By: Julia Somerset

 

“Choose”
By Carl Sandburg

 

The single clenched fist lifted and ready,
Or the open asking hand held out and waiting.

Choose:
For we meet by one or the other.

 

I first read this poem right after one of the first big failures of my young life. I had spent six months working on applications to a graduate program I was dying to attend, and I got a shocking rejection. It was pretty devastating, but as always happens, my “Plan B” ended up blessing me in ways I couldn’t imagine at the time.

 

Life never excuses us from encountering crossroads, and I think we have all learned a similar lesson many times: sometimes we think we want something when something better is around the corner.

 

Humans have been making great journeys as long as history records.

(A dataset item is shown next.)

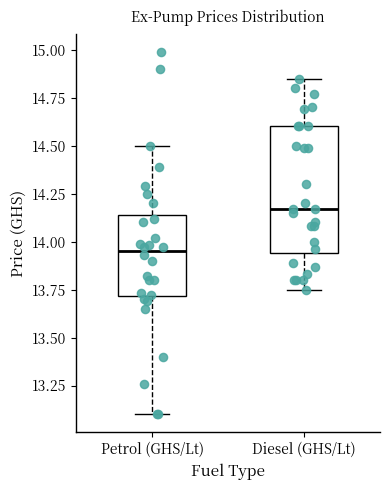

Which box's median line is the lowest?

Petrol (GHS/Lt)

Many of Western culture’s great foundational texts chronicle the epic voyages of heroes, such as Dante’s Divine Comedy, Homer’s Odyssey, the book of Exodus in the Bible, Virgil’s Aeneid, Bunyan’s Pilgrim’s Progress, Twain’s Huckleberry Finn, Hess’ Siddhartha, C.S. Lewis’ The Great Divorce, and so many others. Every journey story asks two basic questions: What does life mean? And how should we live it?

 

All of this journeying must be directed at finding something. We seek so that we may find. The point of the journey isn’t the journey itself as some say, but the point of the journey is seldom the destination. The point of the journey is the thousand destinations we find accidentally along the way.

 

When I look at the choices ahead of me, Sandburg’s words printed above describe the state of my hands—I can feel the weight of blood in my fingers, the strength of the muscles in my palms and forearms, the elastic readiness of the tendons in my joints. The most difficult task of my days is to peel my tenacious fingers from the fist that grasps at air—to set it open on my lap, “hand held out and waiting,” as motionless as a steel trap set open on a forest floor with springs and cables straining.

 

The open hand is an important image for the Christian. As C. S. Lewis says, “I am sure God keeps no one waiting unless He is sure it is good for him to wait.” Let us go through life with an open hand, and clench our fist only when we have something truly great to grasp.